Work instructions:
Go through the entries one line at a time, and gather every line that has the word "الإلكترونية".

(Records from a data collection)
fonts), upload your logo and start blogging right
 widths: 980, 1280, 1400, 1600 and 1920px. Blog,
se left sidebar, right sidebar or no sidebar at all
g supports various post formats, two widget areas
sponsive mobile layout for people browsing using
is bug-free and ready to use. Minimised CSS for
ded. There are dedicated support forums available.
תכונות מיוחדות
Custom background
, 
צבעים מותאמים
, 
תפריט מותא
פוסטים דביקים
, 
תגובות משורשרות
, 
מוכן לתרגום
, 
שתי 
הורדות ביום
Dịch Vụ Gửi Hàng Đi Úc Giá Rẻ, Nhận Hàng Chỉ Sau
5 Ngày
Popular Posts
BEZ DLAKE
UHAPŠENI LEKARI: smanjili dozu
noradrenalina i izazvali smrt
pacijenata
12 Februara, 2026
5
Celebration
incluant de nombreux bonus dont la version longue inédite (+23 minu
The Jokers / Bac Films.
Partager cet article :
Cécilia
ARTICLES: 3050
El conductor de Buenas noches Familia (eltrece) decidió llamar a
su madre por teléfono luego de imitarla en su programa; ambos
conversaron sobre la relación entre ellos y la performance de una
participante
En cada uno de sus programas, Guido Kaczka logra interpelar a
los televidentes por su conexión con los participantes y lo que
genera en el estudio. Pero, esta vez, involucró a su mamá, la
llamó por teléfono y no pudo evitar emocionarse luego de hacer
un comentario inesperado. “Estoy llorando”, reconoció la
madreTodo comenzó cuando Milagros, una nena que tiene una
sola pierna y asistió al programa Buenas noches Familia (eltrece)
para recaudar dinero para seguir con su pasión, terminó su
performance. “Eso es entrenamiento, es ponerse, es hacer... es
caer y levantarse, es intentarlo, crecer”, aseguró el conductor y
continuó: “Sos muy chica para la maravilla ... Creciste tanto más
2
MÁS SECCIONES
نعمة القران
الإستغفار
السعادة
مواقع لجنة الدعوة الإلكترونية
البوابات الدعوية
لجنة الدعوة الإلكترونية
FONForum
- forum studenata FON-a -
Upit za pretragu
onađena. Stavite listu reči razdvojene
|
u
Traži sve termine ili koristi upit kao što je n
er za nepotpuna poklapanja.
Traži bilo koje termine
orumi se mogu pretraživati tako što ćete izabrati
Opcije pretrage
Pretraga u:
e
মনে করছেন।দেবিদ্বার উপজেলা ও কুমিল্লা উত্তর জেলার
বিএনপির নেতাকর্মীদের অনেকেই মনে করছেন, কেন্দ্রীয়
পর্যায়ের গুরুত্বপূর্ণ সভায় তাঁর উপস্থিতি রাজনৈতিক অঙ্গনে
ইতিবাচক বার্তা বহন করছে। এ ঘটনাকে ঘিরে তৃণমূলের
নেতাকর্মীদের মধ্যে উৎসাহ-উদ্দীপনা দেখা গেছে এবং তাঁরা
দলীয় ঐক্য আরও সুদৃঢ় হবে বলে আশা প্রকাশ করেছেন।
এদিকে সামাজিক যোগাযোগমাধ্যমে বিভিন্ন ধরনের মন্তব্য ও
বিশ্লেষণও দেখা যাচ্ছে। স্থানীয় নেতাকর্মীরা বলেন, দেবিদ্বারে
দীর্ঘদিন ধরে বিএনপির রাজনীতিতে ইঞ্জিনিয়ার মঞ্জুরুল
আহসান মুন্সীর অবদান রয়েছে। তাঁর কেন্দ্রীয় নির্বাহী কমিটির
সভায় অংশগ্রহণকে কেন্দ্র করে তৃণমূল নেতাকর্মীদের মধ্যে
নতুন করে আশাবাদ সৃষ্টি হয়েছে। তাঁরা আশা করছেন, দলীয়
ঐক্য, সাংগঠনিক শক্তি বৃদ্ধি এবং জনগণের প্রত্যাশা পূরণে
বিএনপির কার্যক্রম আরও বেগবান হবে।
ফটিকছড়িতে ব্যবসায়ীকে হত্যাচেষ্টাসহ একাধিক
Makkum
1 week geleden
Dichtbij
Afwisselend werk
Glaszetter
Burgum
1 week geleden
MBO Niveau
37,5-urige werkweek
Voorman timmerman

Solution to this exercise:
مواقع لجنة الدعوة الإلكترونية
لجنة الدعوة الإلكترونية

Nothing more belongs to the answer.